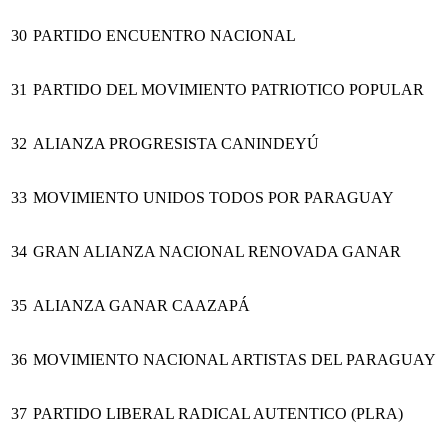
30
PARTIDO ENCUENTRO NACIONAL
31
PARTIDO DEL MOVIMIENTO PATRIOTICO POPULAR
32
ALIANZA PROGRESISTA CANINDEYÚ
33
MOVIMIENTO UNIDOS TODOS POR PARAGUAY
34
GRAN ALIANZA NACIONAL RENOVADA GANAR
35
ALIANZA GANAR CAAZAPÁ
36
MOVIMIENTO NACIONAL ARTISTAS DEL PARAGUAY
37
PARTIDO LIBERAL RADICAL AUTENTICO (PLRA)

Work item:
Gather up every line from the listing above in which the word "ALIANZA" occurs.

Problem solution:
ALIANZA PROGRESISTA CANINDEYÚ
GRAN ALIANZA NACIONAL RENOVADA GANAR
ALIANZA GANAR CAAZAPÁ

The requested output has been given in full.